Write out the whole listing exactly.

**Records for this task**.

+ + +

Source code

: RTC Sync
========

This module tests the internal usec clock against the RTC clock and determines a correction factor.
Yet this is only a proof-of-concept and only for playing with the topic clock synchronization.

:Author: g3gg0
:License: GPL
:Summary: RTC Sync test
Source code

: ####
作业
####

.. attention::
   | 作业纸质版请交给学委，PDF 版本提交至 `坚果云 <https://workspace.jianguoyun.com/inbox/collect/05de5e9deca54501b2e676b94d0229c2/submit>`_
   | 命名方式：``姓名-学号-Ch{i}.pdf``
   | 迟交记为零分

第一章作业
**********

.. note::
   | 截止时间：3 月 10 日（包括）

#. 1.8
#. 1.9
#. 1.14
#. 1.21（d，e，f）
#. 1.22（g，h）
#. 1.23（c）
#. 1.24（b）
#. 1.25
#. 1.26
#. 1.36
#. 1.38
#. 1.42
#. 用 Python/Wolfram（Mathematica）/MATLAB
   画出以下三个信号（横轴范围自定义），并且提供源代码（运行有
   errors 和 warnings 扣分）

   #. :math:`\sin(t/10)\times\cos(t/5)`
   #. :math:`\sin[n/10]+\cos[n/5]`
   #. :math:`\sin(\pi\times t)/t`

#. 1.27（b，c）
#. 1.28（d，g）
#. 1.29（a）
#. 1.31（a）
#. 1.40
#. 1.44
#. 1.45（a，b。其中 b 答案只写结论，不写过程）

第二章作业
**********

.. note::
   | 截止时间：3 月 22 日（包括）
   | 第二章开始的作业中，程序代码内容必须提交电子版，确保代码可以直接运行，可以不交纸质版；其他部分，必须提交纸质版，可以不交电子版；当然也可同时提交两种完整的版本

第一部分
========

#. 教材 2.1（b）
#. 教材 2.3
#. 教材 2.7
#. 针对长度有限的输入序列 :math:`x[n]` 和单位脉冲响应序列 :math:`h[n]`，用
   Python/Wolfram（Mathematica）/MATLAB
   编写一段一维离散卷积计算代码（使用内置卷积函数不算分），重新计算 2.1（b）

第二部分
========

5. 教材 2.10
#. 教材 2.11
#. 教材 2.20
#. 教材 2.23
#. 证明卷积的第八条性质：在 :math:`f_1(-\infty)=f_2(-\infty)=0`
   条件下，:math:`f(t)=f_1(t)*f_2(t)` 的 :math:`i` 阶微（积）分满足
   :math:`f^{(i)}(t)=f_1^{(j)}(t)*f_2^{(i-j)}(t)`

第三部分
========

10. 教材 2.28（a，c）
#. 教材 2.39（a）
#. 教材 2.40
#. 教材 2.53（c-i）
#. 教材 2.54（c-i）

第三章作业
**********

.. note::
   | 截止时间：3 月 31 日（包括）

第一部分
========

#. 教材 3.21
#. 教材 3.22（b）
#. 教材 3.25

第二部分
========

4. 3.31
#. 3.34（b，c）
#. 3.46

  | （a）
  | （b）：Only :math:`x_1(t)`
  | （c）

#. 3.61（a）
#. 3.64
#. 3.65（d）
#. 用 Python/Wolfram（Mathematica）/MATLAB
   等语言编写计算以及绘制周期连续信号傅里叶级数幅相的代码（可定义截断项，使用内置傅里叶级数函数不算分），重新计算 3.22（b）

+ + +

**Solved exercise**.
Source code

: RTC Sync
========

This module tests the internal usec clock against the RTC clock and determines a correction factor.
Yet this is only a proof-of-concept and only for playing with the topic clock synchronization.

:Author: g3gg0
:License: GPL
:Summary: RTC Sync test
Source code

: ####
作业
####

.. attention::
   | 作业纸质版请交给学委，PDF 版本提交至 `坚果云 <https://workspace.jianguoyun.com/inbox/collect/05de5e9deca54501b2e676b94d0229c2/submit>`_
   | 命名方式：``姓名-学号-Ch{i}.pdf``
   | 迟交记为零分

第一章作业
**********

.. note::
   | 截止时间：3 月 10 日（包括）

#. 1.8
#. 1.9
#. 1.14
#. 1.21（d，e，f）
#. 1.22（g，h）
#. 1.23（c）
#. 1.24（b）
#. 1.25
#. 1.26
#. 1.36
#. 1.38
#. 1.42
#. 用 Python/Wolfram（Mathematica）/MATLAB
   画出以下三个信号（横轴范围自定义），并且提供源代码（运行有
   errors 和 warnings 扣分）

   #. :math:`\sin(t/10)\times\cos(t/5)`
   #. :math:`\sin[n/10]+\cos[n/5]`
   #. :math:`\sin(\pi\times t)/t`

#. 1.27（b，c）
#. 1.28（d，g）
#. 1.29（a）
#. 1.31（a）
#. 1.40
#. 1.44
#. 1.45（a，b。其中 b 答案只写结论，不写过程）

第二章作业
**********

.. note::
   | 截止时间：3 月 22 日（包括）
   | 第二章开始的作业中，程序代码内容必须提交电子版，确保代码可以直接运行，可以不交纸质版；其他部分，必须提交纸质版，可以不交电子版；当然也可同时提交两种完整的版本

第一部分
========

#. 教材 2.1（b）
#. 教材 2.3
#. 教材 2.7
#. 针对长度有限的输入序列 :math:`x[n]` 和单位脉冲响应序列 :math:`h[n]`，用
   Python/Wolfram（Mathematica）/MATLAB
   编写一段一维离散卷积计算代码（使用内置卷积函数不算分），重新计算 2.1（b）

第二部分
========

5. 教材 2.10
#. 教材 2.11
#. 教材 2.20
#. 教材 2.23
#. 证明卷积的第八条性质：在 :math:`f_1(-\infty)=f_2(-\infty)=0`
   条件下，:math:`f(t)=f_1(t)*f_2(t)` 的 :math:`i` 阶微（积）分满足
   :math:`f^{(i)}(t)=f_1^{(j)}(t)*f_2^{(i-j)}(t)`

第三部分
========

10. 教材 2.28（a，c）
#. 教材 2.39（a）
#. 教材 2.40
#. 教材 2.53（c-i）
#. 教材 2.54（c-i）

第三章作业
**********

.. note::
   | 截止时间：3 月 31 日（包括）

第一部分
========

#. 教材 3.21
#. 教材 3.22（b）
#. 教材 3.25

第二部分
========

4. 3.31
#. 3.34（b，c）
#. 3.46

  | （a）
  | （b）：Only :math:`x_1(t)`
  | （c）

#. 3.61（a）
#. 3.64
#. 3.65（d）
#. 用 Python/Wolfram（Mathematica）/MATLAB
   等语言编写计算以及绘制周期连续信号傅里叶级数幅相的代码（可定义截断项，使用内置傅里叶级数函数不算分），重新计算 3.22（b）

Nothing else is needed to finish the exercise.